Menurut laporan terbaru CoinDesk, Maharashtra, negara bagian terkaya di India, sedang menyusun kebijakan penting: tokenisasi aset milik pemerintah melalui blockchain (RWA), untuk menggalang dana bagi pembangunan infrastruktur baru.

Sorotan utama:
⚡️ Aset percontohan batch pertama: Infrastruktur transmisi listrik. Pemerintah berencana untuk mentok hingga 40% - 50% saluran transmisi didtokenisasi. 💰 Bagaimana investor bisa meraih keuntungan? Saat ini, saluran transmisi di India sendiri sudah dapat menghasilkan pendapatan biaya jaringan yang stabil. Pemegang token akan dapat membagikan dividen secara langsung sesuai proporsi dari pendapatan yang dihasilkan oleh infrastruktur tersebut.
🏗 Melepaskan likuiditas dana: Dahulu, modal besar yang digunakan untuk membangun jaringan listrik “terkunci” dalam waktu lama. Melalui tokenisasi, pemerintah dapat menghidupkan kembali sebagian aset ini; “uang baru” yang terkumpul akan langsung digunakan untuk membangun lebih banyak jalur transmisi dan pusat penyimpanan energi surya.

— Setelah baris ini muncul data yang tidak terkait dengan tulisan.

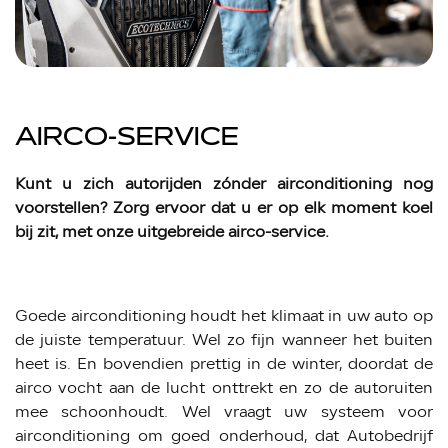
AIRCO-SERVICE
Kunt u zich autorijden zónder airconditioning nog
voorstellen? Zorg ervoor dat u er op elk moment koel
bij zit, met onze uitgebreide airco-service.
Goede airconditioning houdt het klimaat in uw auto op
de juiste temperatuur. Wel zo fijn wanneer het buiten
heet is. En bovendien prettig in de winter, doordat de
airco vocht aan de lucht onttrekt en zo de autoruiten
mee schoonhoudt. Wel vraagt uw systeem voor
airconditioning om goed onderhoud, dat Autobedrijf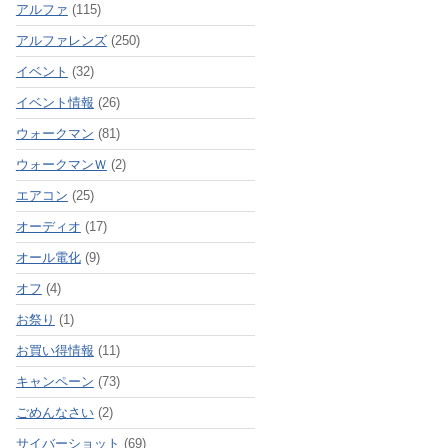
アルファ
(115)
アルファレンズ
(250)
イベント
(32)
イベント情報
(26)
ウォークマン
(81)
ウォークマンＷ
(2)
エアコン
(25)
オーディオ
(17)
オール電化
(9)
オフ
(4)
お祭り
(1)
お買い得情報
(11)
キャンペーン
(73)
ごめんなさい
(2)
サイバーショット
(69)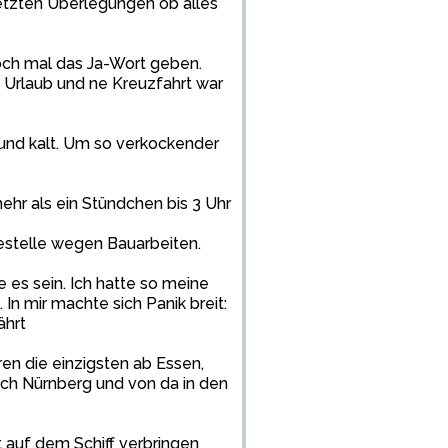
letzten Überlegungen ob alles
 noch mal das Ja-Wort geben.
n Urlaub und ne Kreuzfahrt war
 und kalt. Um so verkockender
hr als ein Stündchen bis 3 Uhr
estelle wegen Bauarbeiten.
e es sein. Ich hatte so meine
In mir machte sich Panik breit:
ährt
ren die einzigsten ab Essen,
ach Nürnberg und von da in den
it auf dem Schiff verbringen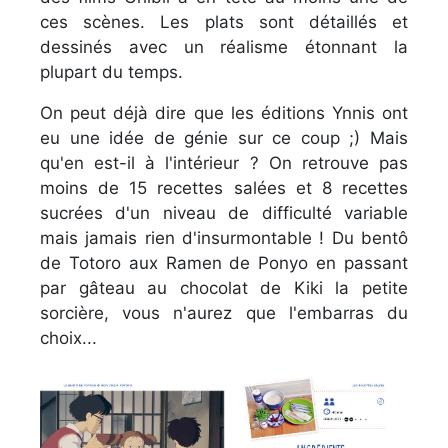
ces scènes. Les plats sont détaillés et
dessinés avec un réalisme étonnant la
plupart du temps.
On peut déjà dire que les éditions Ynnis ont
eu une idée de génie sur ce coup ;) Mais
qu'en est-il à l'intérieur ? On retrouve pas
moins de 15 recettes salées et 8 recettes
sucrées d'un niveau de difficulté variable
mais jamais rien d'insurmontable ! Du bentô
de Totoro aux Ramen de Ponyo en passant
par gâteau au chocolat de Kiki la petite
sorcière, vous n'aurez que l'embarras du
choix...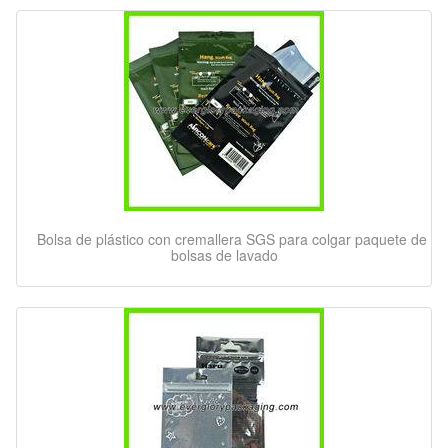
Bolsa de plástico con cremallera SGS para colgar paquete de
bolsas de lavado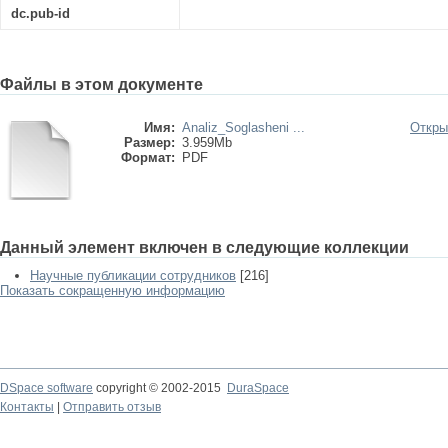
dc.pub-id
Файлы в этом документе
Имя:
Analiz_Soglasheni ...
Откры
Размер:
3.959Mb
Формат:
PDF
Данный элемент включен в следующие коллекции
Научные публикации сотрудников
[216]
Показать сокращенную информацию
DSpace software
copyright © 2002-2015
DuraSpace
Контакты
|
Отправить отзыв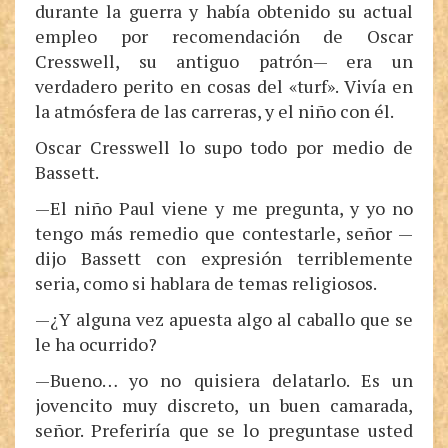
durante la guerra y había obtenido su actual
empleo por recomendación de Oscar
Cresswell, su antiguo patrón— era un
verdadero perito en cosas del «turf». Vivía en
la atmósfera de las carreras, y el niño con él.
Oscar Cresswell lo supo todo por medio de
Bassett.
—El niño Paul viene y me pregunta, y yo no
tengo más remedio que contestarle, señor —
dijo Bassett con expresión terriblemente
seria, como si hablara de temas religiosos.
—¿Y alguna vez apuesta algo al caballo que se
le ha ocurrido?
—Bueno… yo no quisiera delatarlo. Es un
jovencito muy discreto, un buen camarada,
señor. Preferiría que se lo preguntase usted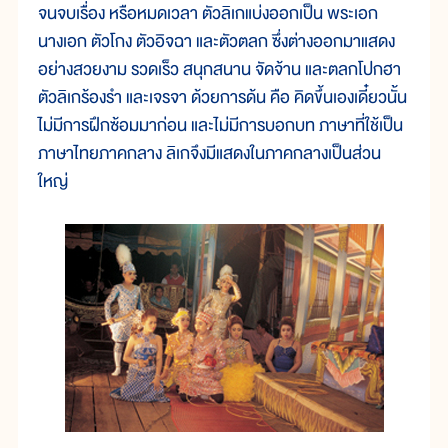
จนจบเรื่อง หรือหมดเวลา ตัวลิเกแบ่งออกเป็น พระเอก
นางเอก ตัวโกง ตัวอิจฉา และตัวตลก ซึ่งต่างออกมาแสดง
อย่างสวยงาม รวดเร็ว สนุกสนาน จัดจ้าน และตลกโปกฮา
ตัวลิเกร้องรำ และเจรจา ด้วยการด้น คือ คิดขึ้นเองเดี๋ยวนั้น
ไม่มีการฝึกซ้อมมาก่อน และไม่มีการบอกบท ภาษาที่ใช้เป็น
ภาษาไทยภาคกลาง ลิเกจึงมีแสดงในภาคกลางเป็นส่วน
ใหญ่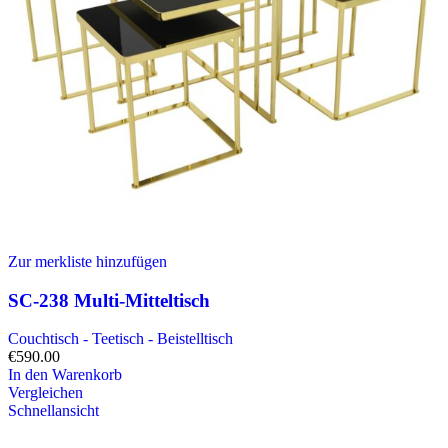
Zur merkliste hinzufügen
SC-238 Multi-Mitteltisch
Couchtisch - Teetisch - Beistelltisch
€
590.00
In den Warenkorb
Vergleichen
Schnellansicht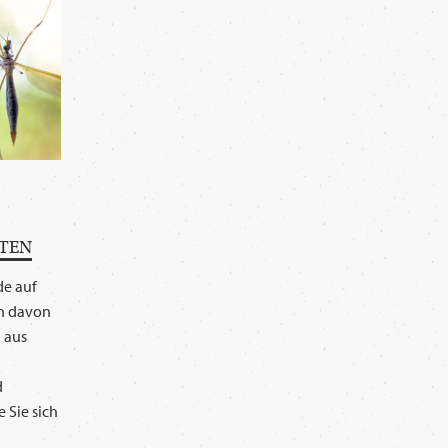
TEN
de auf
n davon
n aus
d
e Sie sich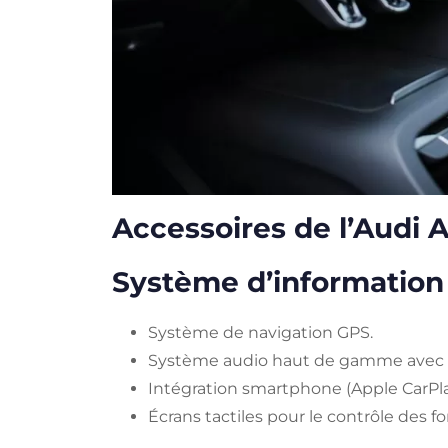
Accessoires de l’Audi A
Système d’information 
Système de navigation GPS.
Système audio haut de gamme avec con
Intégration smartphone (Apple CarPla
Écrans tactiles pour le contrôle des 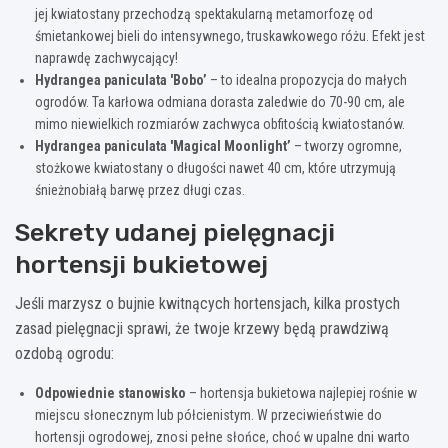
jej kwiatostany przechodzą spektakularną metamorfozę od
śmietankowej bieli do intensywnego, truskawkowego różu. Efekt jest
naprawdę zachwycający!
Hydrangea paniculata 'Bobo’
– to idealna propozycja do małych
ogrodów. Ta karłowa odmiana dorasta zaledwie do 70-90 cm, ale
mimo niewielkich rozmiarów zachwyca obfitością kwiatostanów.
Hydrangea paniculata 'Magical Moonlight’
– tworzy ogromne,
stożkowe kwiatostany o długości nawet 40 cm, które utrzymują
śnieżnobiałą barwę przez długi czas.
Sekrety udanej pielęgnacji
hortensji bukietowej
Jeśli marzysz o bujnie kwitnących hortensjach, kilka prostych
zasad pielęgnacji sprawi, że twoje krzewy będą prawdziwą
ozdobą ogrodu:
Odpowiednie stanowisko
– hortensja bukietowa najlepiej rośnie w
miejscu słonecznym lub półcienistym. W przeciwieństwie do
hortensji ogrodowej, znosi pełne słońce, choć w upalne dni warto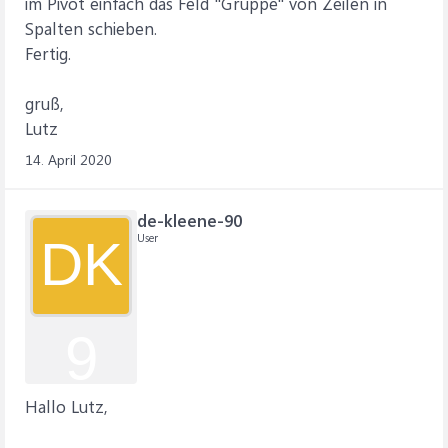
im Pivot einfach das Feld "Gruppe" von Zeilen in
Spalten schieben.
Fertig.
gruß,
Lutz
14. April 2020
de-kleene-90
User
DK
9
Hallo Lutz,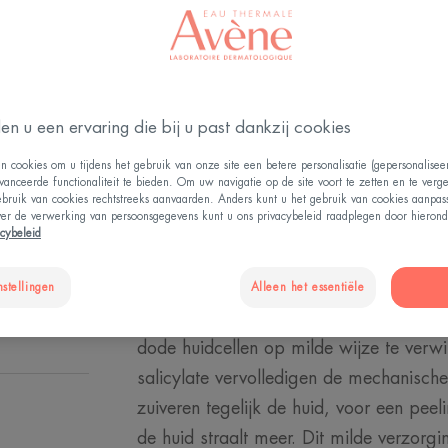
Exfolieert, zuiver
Tube
Tube
50ml
en u een ervaring die bij u past dankzij cookies
EEN VERKOOP
n cookies om u tijdens het gebruik van onze site een betere personalisatie (gepersonalise
vanceerde functionaliteit te bieden. Om uw navigatie op de site voort te zetten en te verg
ebruik van cookies rechtstreeks aanvaarden. Anders kunt u het gebruik van cookies aanpa
ver de verwerking van persoonsgegevens kunt u ons privacybeleid raadplegen door hierond
acybeleid
De biologisch afbreekbare* formule van
nstellingen
Alleen het essentiële
gevoelige huid en het milieu en bevat m
dode huidcellen op milde wijze te verw
salicylate vervolledigen de mechanische
zuiveren tegelijk de huid, voor een peeli
de huid straalt meer. Dit milde verzorg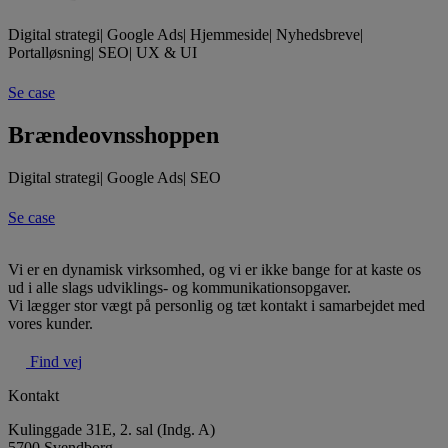
Digital strategi
|
Google Ads
|
Hjemmeside
|
Nyhedsbreve
|
Portalløsning
|
SEO
|
UX & UI
Se case
Brændeovnsshoppen
Digital strategi
|
Google Ads
|
SEO
Se case
Vi er en dynamisk virksomhed, og vi er ikke bange for at kaste os
ud i alle slags udviklings- og kommunikationsopgaver.
Vi lægger stor vægt på personlig og tæt kontakt i samarbejdet med
vores kunder.
Find vej
Kontakt
Kulinggade 31E, 2. sal (Indg. A)
5700 Svendborg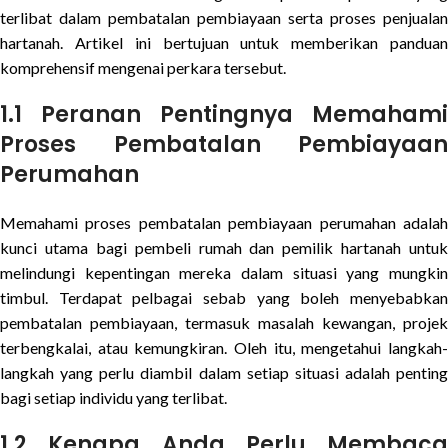
terlibat dalam pembatalan pembiayaan serta proses penjualan
hartanah. Artikel ini bertujuan untuk memberikan panduan
komprehensif mengenai perkara tersebut.
1.1 Peranan Pentingnya Memahami
Proses Pembatalan Pembiayaan
Perumahan
Memahami proses pembatalan pembiayaan perumahan adalah
kunci utama bagi pembeli rumah dan pemilik hartanah untuk
melindungi kepentingan mereka dalam situasi yang mungkin
timbul. Terdapat pelbagai sebab yang boleh menyebabkan
pembatalan pembiayaan, termasuk masalah kewangan, projek
terbengkalai, atau kemungkiran. Oleh itu, mengetahui langkah-
langkah yang perlu diambil dalam setiap situasi adalah penting
bagi setiap individu yang terlibat.
1.2 Kenapa Anda Perlu Membaca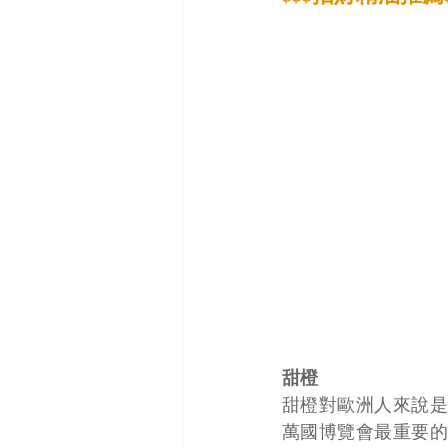
甜橙
甜橙對歐洲人來說是
萬國博覽會最重要的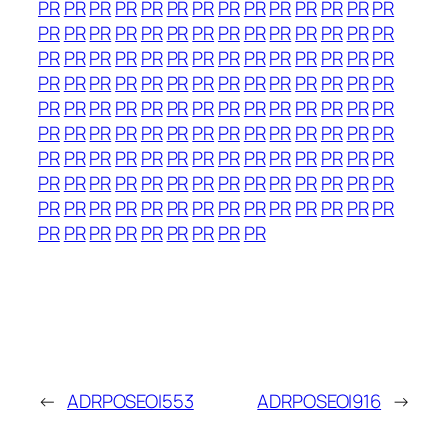
PR
PR
PR
PR
PR
PR
PR
PR
PR
PR
PR
PR
PR
PR
PR
PR
PR
PR
PR
PR
PR
PR
PR
PR
PR
PR
PR
PR
PR
PR
PR
PR
PR
PR
PR
PR
PR
PR
PR
PR
PR
PR
PR
PR
PR
PR
PR
PR
PR
PR
PR
PR
PR
PR
PR
PR
PR
PR
PR
PR
PR
PR
PR
PR
PR
PR
PR
PR
PR
PR
PR
PR
PR
PR
PR
PR
PR
PR
PR
PR
PR
PR
PR
PR
PR
PR
PR
PR
PR
PR
PR
PR
PR
PR
PR
PR
PR
PR
PR
PR
PR
PR
PR
PR
PR
PR
PR
PR
PR
PR
PR
PR
PR
PR
PR
PR
PR
PR
PR
PR
PR
PR
PR
PR
PR
PR
PR
PR
PR
PR
PR
PR
PR
PR
PR
←
ADRPOSEOI553
ADRPOSEOI916
→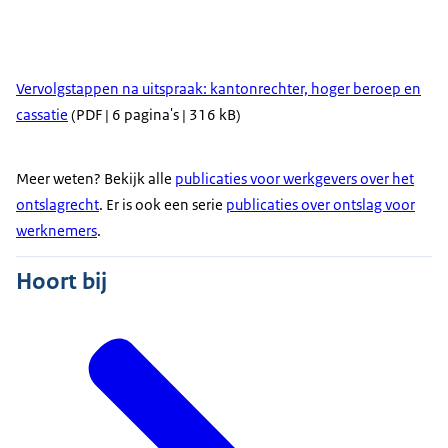
Vervolgstappen na uitspraak: kantonrechter, hoger beroep en
cassatie
(PDF | 6 pagina's | 316 kB)
Meer weten? Bekijk alle
publicaties voor werkgevers over het
ontslagrecht
. Er is ook een serie
publicaties over ontslag voor
werknemers
.
Hoort bij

⚖️ Tokenisasi ≠ privatisasi: CEO lembaga peralihan kebijakan negara bagian (MITRA), Praveen Pardeshi, menegaskan bahwa ini bukan berarti aset negara diprivatisasi, melainkan memberi kesempatan lebih banyak warga biasa dan investor untuk berpartisipasi dalam pembangunan serta investasi aset publik.
📜 Legislasi perintis: Sebagai negara bagian ekonomi besar yang menyumbang sekitar 14% GDP India, Maharashtra juga berencana mengesahkan undang-undang pertama di India tentang tokenisasi aset properti berbasis blockchain, guna menyediakan kerangka kepatuhan.
💡 【Opini Pribadi dan Ringkasan】
RWA sedang mempercepat “menembus lingkaran”: saat ini ukuran pasar RWA telah mencapai hampir 38 miliar dolar, tetapi masih terkonsentrasi pada surat utang AS dan kredit swasta. Langkah India ini menunjukkan kepada kita potensi RWA yang jauh lebih besar—ini bukan hanya permainan finansial ala Wall Street, melainkan juga alat yang sangat baik untuk menghidupkan kembali aset-aset yang sudah ada serta melakukan pembiayaan infrastruktur tingkat nasional.
Web3 dan ekonomi riil: Sama-sama untung. Mengubah “aset tetap” yang besar dan tidak dapat dipecah menjadi “bukti digital” yang berlikuiditas tinggi dan ambang masuknya rendah, sekaligus mengatasi masalah kekurangan dana untuk infrastruktur pemerintah, serta memberi investor kripto biasa aset dasar yang menghasilkan arus kas yang stabil.
“Template baru” yang ditiru secara global? Meskipun sikap resmi India terhadap spekulasi token kripto selama ini sangat ketat, mereka justru sangat visioner dalam merangkul teknologi dasar blockchain dan men-chain aset. Jika loop tertutup “tokenisasi infrastruktur” ini bisa berhasil dijalankan di India, besar kemungkinan di masa depan menjadi template pendanaan Web3 baru yang akan direbut oleh pemerintah daerah di berbagai negara.